A central issue with gedanken quantum experiments is that they are difficult to verify on physical systems. The three experiments in our work have been realized on optical or atomic setups, the popular testbeds for foundation quantum experiments. However, we are unaware of any work that reproduces them on superconducting circuits, where the quantum object is the macroscopic collective state of condensates electron pairs. Replicating these experiments on the IBM quantum computers identifies two important aspects. First, it benchmarks the quantum nature of the IBM machines. Our results show that all experiments are reproduced with decent precision. The quantum eraser achieves pretty high accuracy, while the original bomb experiments yield results that fluctuate with devices, with the best machines being IBMQ Vigo and IBMQ Valencia. However, the accuracy is lost when the quantum circuit contains more than 4 qubits. Using the same codes and quantum circuit, we could not reproduce the Elitzur–Vaidman bomb in the general case when the qubit number is larger than 3. Apparently, we need gates with high fidelity, especially the 2 qubit gates that produce entanglement. Second, the IBM machines provide a general-purpose testbed for quantum experiments. Remotely controlled using a high-level language, we can reproduce a range of core quantum experiments in one run. By submitting a single job to the IBM quantum cloud, we execute both the quantum eraser, the Elitzur–Vaidman bomb, and the Hardy’s paradox at once on a single solid-state device. More specially, we tune a wide range of parameters and thus verify our calculations as shown in the general bomb experiment in Fig. 3(c). Similarly, in the Hardy’s paradox experiment, our result spans the full range of \(\theta _{0}\), \(\theta _{1}\), which requires a tremendous amount of work in the optical setup. Previously, such experiments needed weeks for the demonstration. As shown in our calculations above, we emphasize the equivalent between the quantum circuit language and the traditional analysis.

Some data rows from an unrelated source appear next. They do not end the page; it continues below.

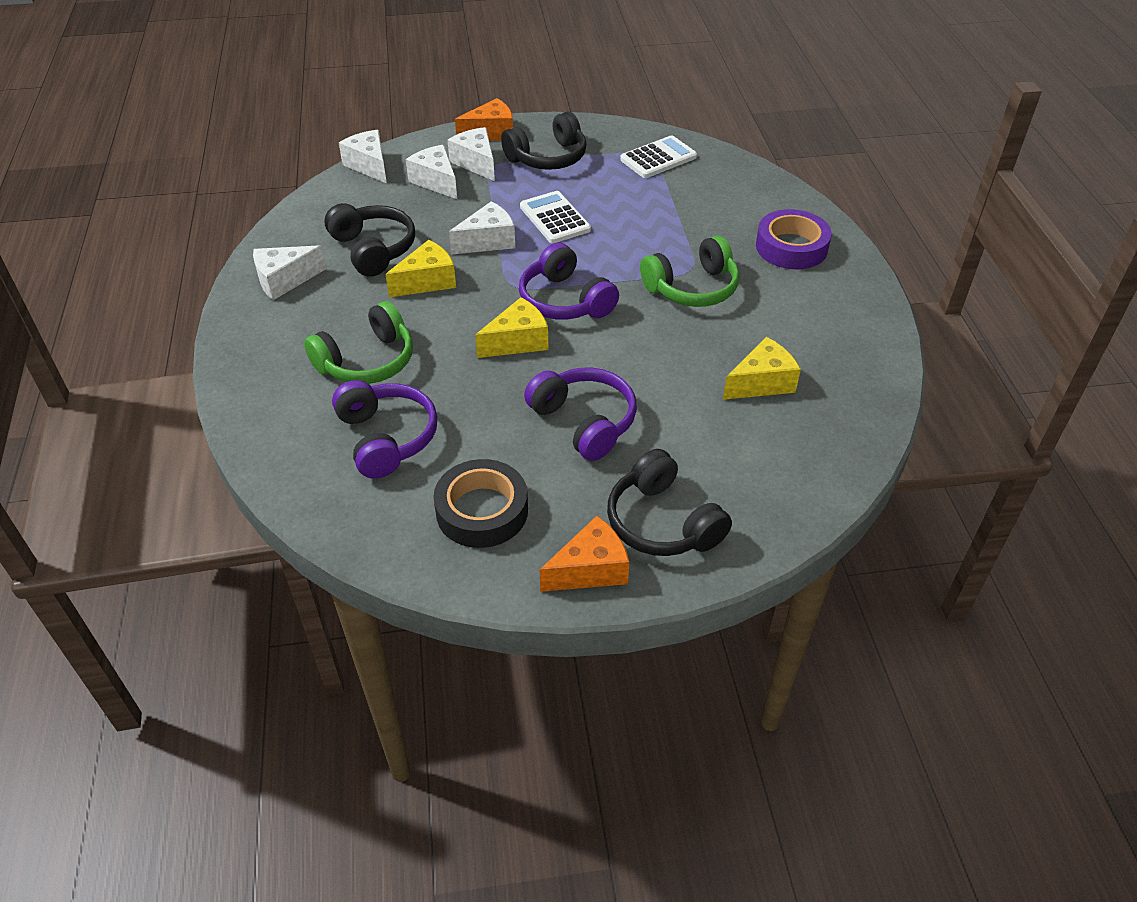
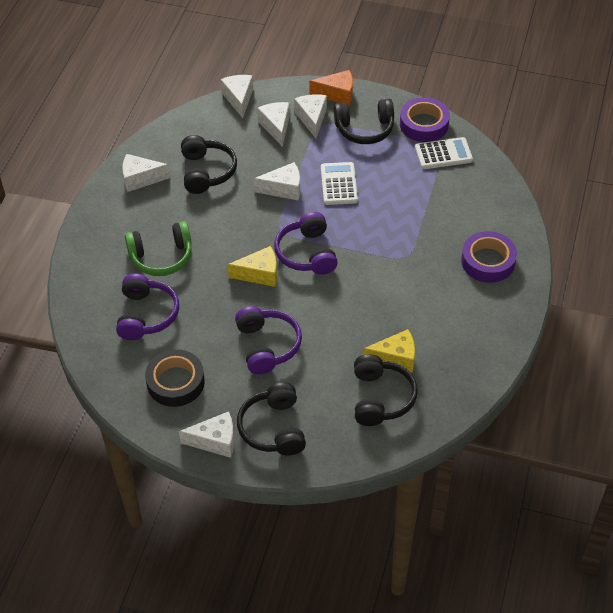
camera: 25 degrees right, 5 degrees up
yellow cheese [385,240,456,297] -> none
orange cheese [540,516,630,592] -> white cheese [179,411,234,458]
green headphones [640,235,739,307] -> none
none -> black headphones [354,354,418,426]
none -> purple tape [400,97,450,142]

In summary, we present quantum circuits for the quantum eraser, the Elitzur–Vaidman bomb, and the Hardy’s paradox experiments and prove that they are equivalent to the original setups using optical apparatuses. We further execute them on the IBM quantum computers and obtain reasonable results. While the current NISQ devices allow for the implementation of these experiments with few qubits, it is reasonable to demonstrate these proof-of-principle experiments as the testbed for testing quantum mechanics using noisy quantum computers.